■ What the exercise asks ■
Output each record verbatim, with pictures left out.

━━ Given records ━━

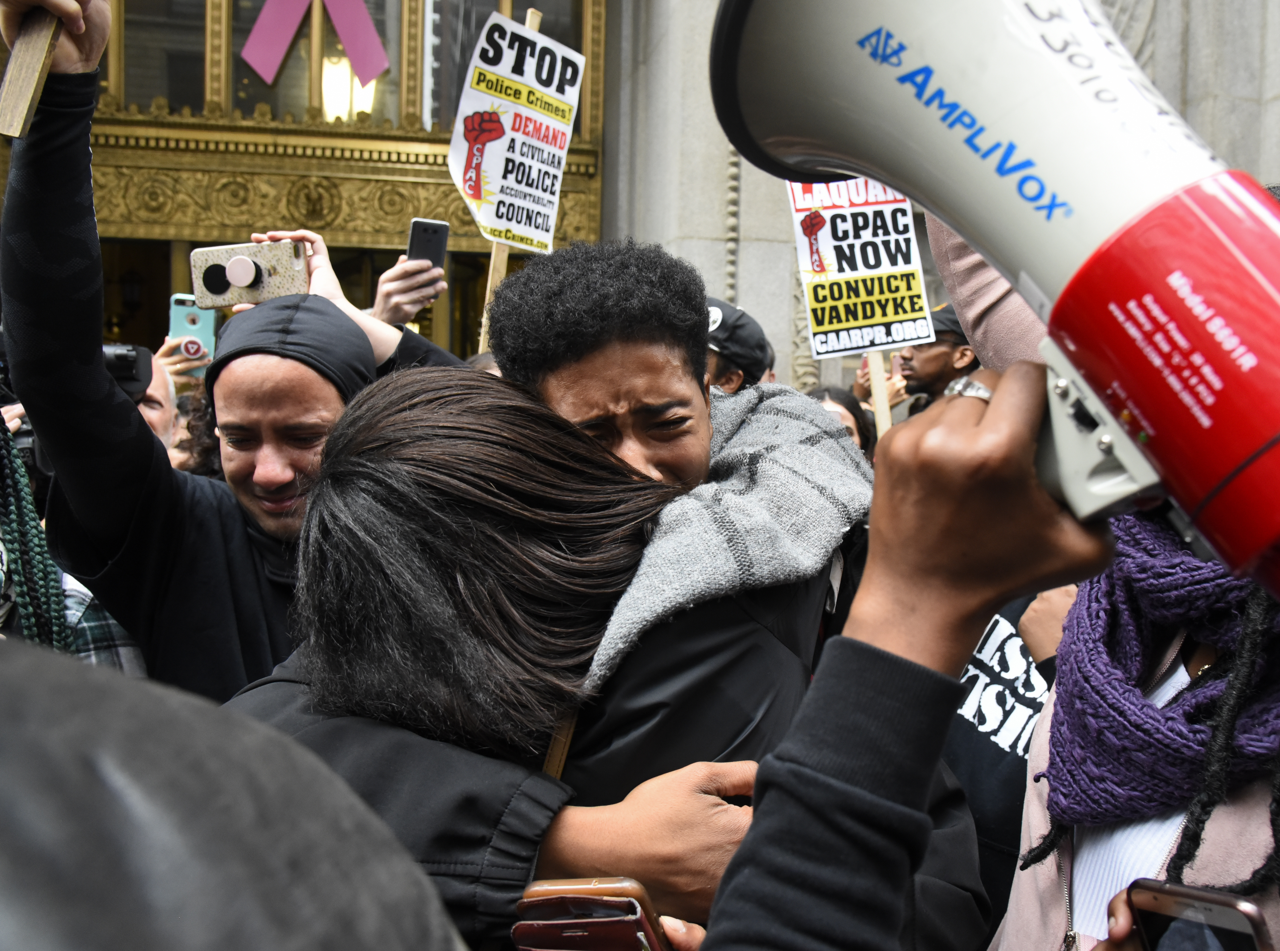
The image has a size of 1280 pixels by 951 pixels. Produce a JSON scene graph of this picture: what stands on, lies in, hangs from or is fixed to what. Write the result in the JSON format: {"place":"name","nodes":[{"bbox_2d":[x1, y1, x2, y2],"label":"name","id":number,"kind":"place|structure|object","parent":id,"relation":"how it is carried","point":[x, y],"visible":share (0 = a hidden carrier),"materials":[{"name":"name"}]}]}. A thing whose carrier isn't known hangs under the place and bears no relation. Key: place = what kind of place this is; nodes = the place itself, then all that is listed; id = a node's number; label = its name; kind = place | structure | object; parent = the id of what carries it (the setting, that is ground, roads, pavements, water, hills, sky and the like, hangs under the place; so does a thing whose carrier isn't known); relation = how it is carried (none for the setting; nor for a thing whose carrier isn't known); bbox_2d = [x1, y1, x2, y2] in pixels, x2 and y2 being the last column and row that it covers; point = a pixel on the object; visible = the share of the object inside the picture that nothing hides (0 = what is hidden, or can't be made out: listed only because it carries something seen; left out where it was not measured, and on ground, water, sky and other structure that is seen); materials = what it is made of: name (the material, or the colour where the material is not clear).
{"place":"outdoors","nodes":[
{"label":"outdoors","id":0,"kind":"place"},
{"bbox_2d":[0,410,76,647],"label":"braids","id":1,"kind":"object","parent":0,"point":[22,470],"visible":0.61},
{"bbox_2d":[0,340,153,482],"label":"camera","id":2,"kind":"object","parent":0,"point":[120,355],"visible":0.19,"materials":[{"name":"black"}]},
{"bbox_2d":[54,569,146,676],"label":"plaid shirt","id":3,"kind":"object","parent":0,"point":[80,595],"visible":0.13,"materials":[{"name":"fabric"}]},
{"bbox_2d":[480,6,546,357],"label":"wooden stick","id":4,"kind":"object","parent":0,"point":[494,254],"visible":0.36,"materials":[{"name":"brown wood"}]},
{"bbox_2d":[445,8,584,251],"label":"protest sign","id":5,"kind":"object","parent":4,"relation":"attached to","point":[496,187],"visible":0.95,"materials":[{"name":"white paper"}]},
{"bbox_2d":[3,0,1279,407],"label":"building","id":6,"kind":"structure","parent":0,"point":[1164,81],"materials":[{"name":"stone"}]},
{"bbox_2d":[69,0,608,363],"label":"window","id":7,"kind":"structure","parent":6,"relation":"in","point":[261,4],"materials":[{"name":"gold metal"}]},
{"bbox_2d":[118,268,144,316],"label":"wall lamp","id":8,"kind":"object","parent":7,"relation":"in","point":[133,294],"visible":0.88,"materials":[{"name":"black metal"}]},
{"bbox_2d":[239,0,388,88],"label":"pink ribbon","id":9,"kind":"object","parent":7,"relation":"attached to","point":[268,73],"visible":0.97,"materials":[{"name":"pink fabric"}]},
{"bbox_2d":[321,52,377,120],"label":"lamp","id":10,"kind":"object","parent":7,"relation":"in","point":[332,81],"visible":0.6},
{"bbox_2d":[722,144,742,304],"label":"molding","id":11,"kind":"object","parent":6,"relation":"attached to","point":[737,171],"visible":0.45,"materials":[{"name":"grey stone"}]},
{"label":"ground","id":12,"kind":"structure","parent":0},
{"bbox_2d":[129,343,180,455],"label":"person","id":13,"kind":"object","parent":12,"relation":"on","point":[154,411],"visible":0.13},
{"bbox_2d":[168,292,217,370],"label":"smartphone","id":14,"kind":"object","parent":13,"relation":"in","point":[199,320],"visible":0.65,"materials":[{"name":"blue plastic"}]},
{"bbox_2d":[0,0,428,698],"label":"man","id":15,"kind":"object","parent":12,"relation":"on","point":[22,200],"visible":0.52},
{"bbox_2d":[0,2,65,137],"label":"wooden stick","id":16,"kind":"object","parent":15,"relation":"in","point":[27,94],"visible":0.9,"materials":[{"name":"brown wood"}]},
{"bbox_2d":[186,238,312,311],"label":"smartphone","id":17,"kind":"object","parent":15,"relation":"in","point":[253,278],"visible":0.87,"materials":[{"name":"beige plastic"}]},
{"bbox_2d":[0,640,465,947],"label":"person","id":18,"kind":"object","parent":12,"relation":"on","point":[33,693],"visible":0.99},
{"bbox_2d":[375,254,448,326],"label":"person","id":19,"kind":"object","parent":12,"relation":"on","point":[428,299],"visible":0.41},
{"bbox_2d":[405,217,449,271],"label":"smartphone","id":20,"kind":"object","parent":19,"relation":"in","point":[433,230],"visible":0.8,"materials":[{"name":"black"}]},
{"bbox_2d":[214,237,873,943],"label":"man","id":21,"kind":"object","parent":12,"relation":"on","point":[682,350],"visible":0.46},
{"bbox_2d":[217,369,985,947],"label":"woman","id":22,"kind":"object","parent":12,"relation":"on","point":[366,470],"visible":0.67},
{"bbox_2d":[511,876,669,950],"label":"smartphone","id":23,"kind":"object","parent":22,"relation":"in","point":[549,898],"visible":0.97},
{"bbox_2d":[703,296,775,393],"label":"person","id":24,"kind":"object","parent":12,"relation":"on","point":[716,366],"visible":0.15},
{"bbox_2d":[809,385,877,458],"label":"woman","id":25,"kind":"object","parent":12,"relation":"on","point":[844,403],"visible":0.14},
{"bbox_2d":[865,349,892,440],"label":"wooden stick","id":26,"kind":"object","parent":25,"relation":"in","point":[878,403],"visible":0.47,"materials":[{"name":"brown wood"}]},
{"bbox_2d":[785,176,931,360],"label":"protest sign","id":27,"kind":"object","parent":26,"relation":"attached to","point":[830,275],"visible":0.85,"materials":[{"name":"white paper"}]},
{"bbox_2d":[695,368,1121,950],"label":"person","id":28,"kind":"object","parent":12,"relation":"on","point":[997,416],"visible":0.93},
{"bbox_2d":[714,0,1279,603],"label":"megaphone","id":29,"kind":"object","parent":28,"relation":"in","point":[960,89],"visible":0.96,"materials":[{"name":"white plastic"}]},
{"bbox_2d":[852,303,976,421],"label":"man","id":30,"kind":"object","parent":12,"relation":"on","point":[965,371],"visible":0.32},
{"bbox_2d":[940,596,1056,947],"label":"person","id":31,"kind":"object","parent":12,"relation":"on","point":[979,704],"visible":0.17},
{"bbox_2d":[954,195,1279,950],"label":"person","id":32,"kind":"object","parent":12,"relation":"on","point":[1045,723],"visible":0.31},
{"bbox_2d":[1126,878,1272,950],"label":"smartphone","id":33,"kind":"object","parent":32,"relation":"in","point":[1254,949],"visible":0.97,"materials":[{"name":"black"}]},
{"bbox_2d":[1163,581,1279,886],"label":"braid","id":34,"kind":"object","parent":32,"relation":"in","point":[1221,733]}
]}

━━━

■ Output ■
The image has a size of 1280 pixels by 951 pixels. Produce a JSON scene graph of this picture: what stands on, lies in, hangs from or is fixed to what. Write the result in the JSON format: {"place":"name","nodes":[{"bbox_2d":[x1, y1, x2, y2],"label":"name","id":number,"kind":"place|structure|object","parent":id,"relation":"how it is carried","point":[x, y],"visible":share (0 = a hidden carrier),"materials":[{"name":"name"}]}]}. A thing whose carrier isn't known hangs under the place and bears no relation. Key: place = what kind of place this is; nodes = the place itself, then all that is listed; id = a node's number; label = its name; kind = place | structure | object; parent = the id of what carries it (the setting, that is ground, roads, pavements, water, hills, sky and the like, hangs under the place; so does a thing whose carrier isn't known); relation = how it is carried (none for the setting; nor for a thing whose carrier isn't known); bbox_2d = [x1, y1, x2, y2] in pixels, x2 and y2 being the last column and row that it covers; point = a pixel on the object; visible = the share of the object inside the picture that nothing hides (0 = what is hidden, or can't be made out: listed only because it carries something seen; left out where it was not measured, and on ground, water, sky and other structure that is seen); materials = what it is made of: name (the material, or the colour where the material is not clear).
{"place":"outdoors","nodes":[
{"label":"outdoors","id":0,"kind":"place"},
{"bbox_2d":[0,410,76,647],"label":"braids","id":1,"kind":"object","parent":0,"point":[22,470],"visible":0.61},
{"bbox_2d":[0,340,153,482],"label":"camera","id":2,"kind":"object","parent":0,"point":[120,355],"visible":0.19,"materials":[{"name":"black"}]},
{"bbox_2d":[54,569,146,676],"label":"plaid shirt","id":3,"kind":"object","parent":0,"point":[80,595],"visible":0.13,"materials":[{"name":"fabric"}]},
{"bbox_2d":[480,6,546,357],"label":"wooden stick","id":4,"kind":"object","parent":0,"point":[494,254],"visible":0.36,"materials":[{"name":"brown wood"}]},
{"bbox_2d":[445,8,584,251],"label":"protest sign","id":5,"kind":"object","parent":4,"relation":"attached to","point":[496,187],"visible":0.95,"materials":[{"name":"white paper"}]},
{"bbox_2d":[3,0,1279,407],"label":"building","id":6,"kind":"structure","parent":0,"point":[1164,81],"materials":[{"name":"stone"}]},
{"bbox_2d":[69,0,608,363],"label":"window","id":7,"kind":"structure","parent":6,"relation":"in","point":[261,4],"materials":[{"name":"gold metal"}]},
{"bbox_2d":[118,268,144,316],"label":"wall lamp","id":8,"kind":"object","parent":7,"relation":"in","point":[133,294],"visible":0.88,"materials":[{"name":"black metal"}]},
{"bbox_2d":[239,0,388,88],"label":"pink ribbon","id":9,"kind":"object","parent":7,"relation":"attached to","point":[268,73],"visible":0.97,"materials":[{"name":"pink fabric"}]},
{"bbox_2d":[321,52,377,120],"label":"lamp","id":10,"kind":"object","parent":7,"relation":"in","point":[332,81],"visible":0.6},
{"bbox_2d":[722,144,742,304],"label":"molding","id":11,"kind":"object","parent":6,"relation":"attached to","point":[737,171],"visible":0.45,"materials":[{"name":"grey stone"}]},
{"label":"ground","id":12,"kind":"structure","parent":0},
{"bbox_2d":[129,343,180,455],"label":"person","id":13,"kind":"object","parent":12,"relation":"on","point":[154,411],"visible":0.13},
{"bbox_2d":[168,292,217,370],"label":"smartphone","id":14,"kind":"object","parent":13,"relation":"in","point":[199,320],"visible":0.65,"materials":[{"name":"blue plastic"}]},
{"bbox_2d":[0,0,428,698],"label":"man","id":15,"kind":"object","parent":12,"relation":"on","point":[22,200],"visible":0.52},
{"bbox_2d":[0,2,65,137],"label":"wooden stick","id":16,"kind":"object","parent":15,"relation":"in","point":[27,94],"visible":0.9,"materials":[{"name":"brown wood"}]},
{"bbox_2d":[186,238,312,311],"label":"smartphone","id":17,"kind":"object","parent":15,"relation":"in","point":[253,278],"visible":0.87,"materials":[{"name":"beige plastic"}]},
{"bbox_2d":[0,640,465,947],"label":"person","id":18,"kind":"object","parent":12,"relation":"on","point":[33,693],"visible":0.99},
{"bbox_2d":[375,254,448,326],"label":"person","id":19,"kind":"object","parent":12,"relation":"on","point":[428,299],"visible":0.41},
{"bbox_2d":[405,217,449,271],"label":"smartphone","id":20,"kind":"object","parent":19,"relation":"in","point":[433,230],"visible":0.8,"materials":[{"name":"black"}]},
{"bbox_2d":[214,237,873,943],"label":"man","id":21,"kind":"object","parent":12,"relation":"on","point":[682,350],"visible":0.46},
{"bbox_2d":[217,369,985,947],"label":"woman","id":22,"kind":"object","parent":12,"relation":"on","point":[366,470],"visible":0.67},
{"bbox_2d":[511,876,669,950],"label":"smartphone","id":23,"kind":"object","parent":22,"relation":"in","point":[549,898],"visible":0.97},
{"bbox_2d":[703,296,775,393],"label":"person","id":24,"kind":"object","parent":12,"relation":"on","point":[716,366],"visible":0.15},
{"bbox_2d":[809,385,877,458],"label":"woman","id":25,"kind":"object","parent":12,"relation":"on","point":[844,403],"visible":0.14},
{"bbox_2d":[865,349,892,440],"label":"wooden stick","id":26,"kind":"object","parent":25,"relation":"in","point":[878,403],"visible":0.47,"materials":[{"name":"brown wood"}]},
{"bbox_2d":[785,176,931,360],"label":"protest sign","id":27,"kind":"object","parent":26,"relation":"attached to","point":[830,275],"visible":0.85,"materials":[{"name":"white paper"}]},
{"bbox_2d":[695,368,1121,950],"label":"person","id":28,"kind":"object","parent":12,"relation":"on","point":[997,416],"visible":0.93},
{"bbox_2d":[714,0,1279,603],"label":"megaphone","id":29,"kind":"object","parent":28,"relation":"in","point":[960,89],"visible":0.96,"materials":[{"name":"white plastic"}]},
{"bbox_2d":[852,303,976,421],"label":"man","id":30,"kind":"object","parent":12,"relation":"on","point":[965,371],"visible":0.32},
{"bbox_2d":[940,596,1056,947],"label":"person","id":31,"kind":"object","parent":12,"relation":"on","point":[979,704],"visible":0.17},
{"bbox_2d":[954,195,1279,950],"label":"person","id":32,"kind":"object","parent":12,"relation":"on","point":[1045,723],"visible":0.31},
{"bbox_2d":[1126,878,1272,950],"label":"smartphone","id":33,"kind":"object","parent":32,"relation":"in","point":[1254,949],"visible":0.97,"materials":[{"name":"black"}]},
{"bbox_2d":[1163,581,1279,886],"label":"braid","id":34,"kind":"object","parent":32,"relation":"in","point":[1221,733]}
]}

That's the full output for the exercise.